Vous maudirez mes délais, chère amie, cependant il n’y a absolument pas de ma faute, comme je vous l’ai expliqué par ma lettre d’hier. Il faut aller d’un trait de Genève à Schaffhouse où il faut attendre la diligence suivante, ou il faut prendre des voituriers.
Notre négociant bernois étoit de retour de la foire de Leipzig, ce que je ne croyois pas, il n’en étoit pas plus facile à trouver parce qu’il va continuellement à la campagne. Quelque peu d’heures après mon arrivée que je me rendisse chez lui hier, il étoit déjà reparti et il n’est rentré que tard. Je lui envoyai donc un billet pour lui dire que j’allois voir Frédéric et qu’en passant ici j’avois besoin de lui parler. Aussitôt rentré il m’a envoyé quelqu’un de ses gens et m’a invité fort obligeamment à dîner pour aujourd’hui. N’étant pressé par le départ d’aucune diligence, j’ai accepté sans hésiter, car j’ai pensé que nous causerions de cette façon plus à notre aise affaires de commerce.

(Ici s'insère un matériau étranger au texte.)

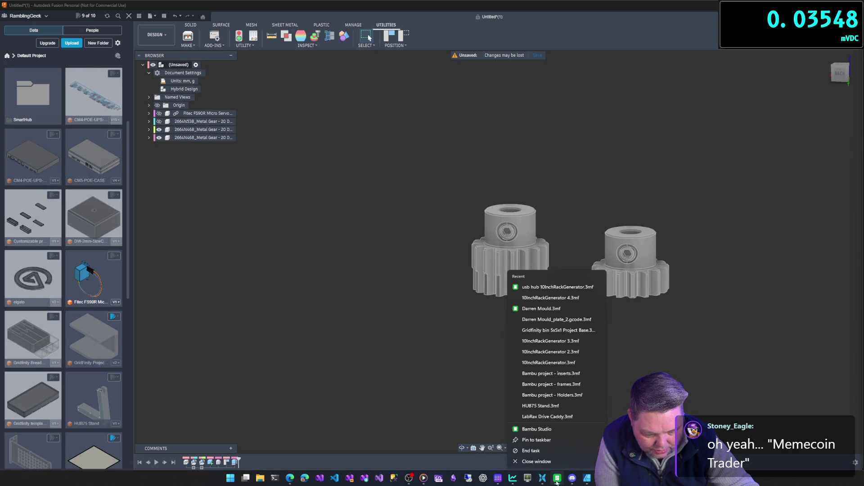
Choose the root assembly as the 3D Print object and send it to Bambu Studio as 3MF.
click(549, 460)
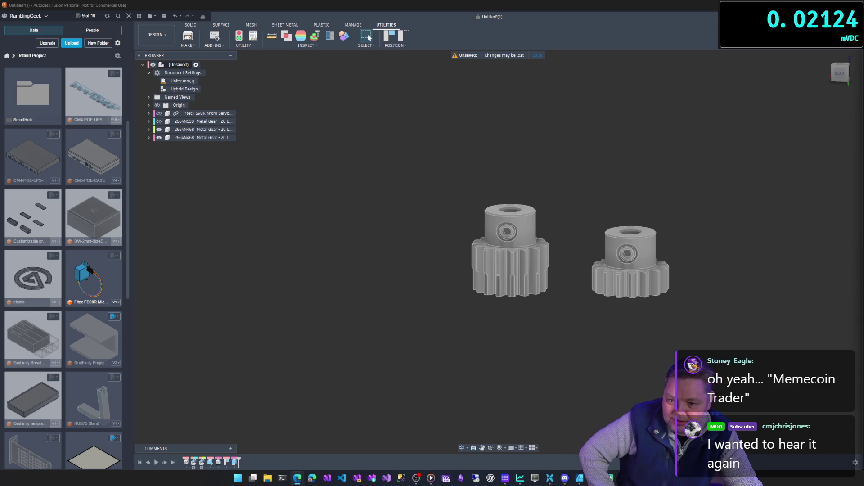
click(188, 36)
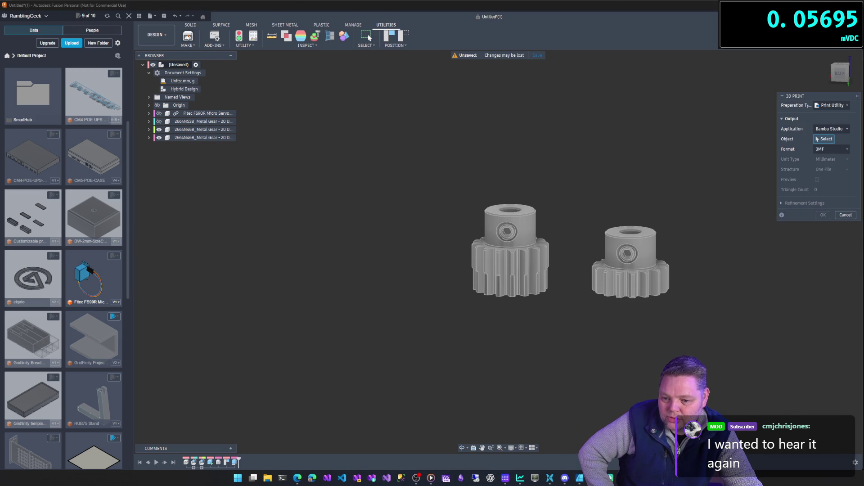
click(509, 252)
click(608, 267)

Dans l’après-dîner je partirai pour Soleure et j’y remettrai demain matin votre billet, qui seul m’a paru valoir la peine de faire ce détour de quelques lieues. Si je trouve d’abord la personne, je me mettrai de bonne heure en route pour Zurich, où je serai en tout cas après-demain. Je ne gagnerois rien en allant directement à Schaffhouse, c’est quelques lieues de moins, mais en revanche les routes sont mauvaises. Lundi je serai à Schaffhouse avec la diligence: je n’aurois pu y arriver que mardi et la différence du prix avec les paquets que j’ai est peu considérable. En partant la nuit de Schaffhouse j’arriverai mardi de bonne heure à Ulm, je ferai autant de diligence que je pourrai pour arriver le 1er juillet au lieu de ma destination. Ce sont mes commissions qui m’ont arrêté ici.
Voici une pluye battante et qui a l’air de devoir durer. Quand on est couvert cela vaut encore mieux que la chaleur.
Mille adieux, je m’en vais porter ceci moi-même à la poste. Il m’est bien dur d’être si longtemps sans vos nouvelles.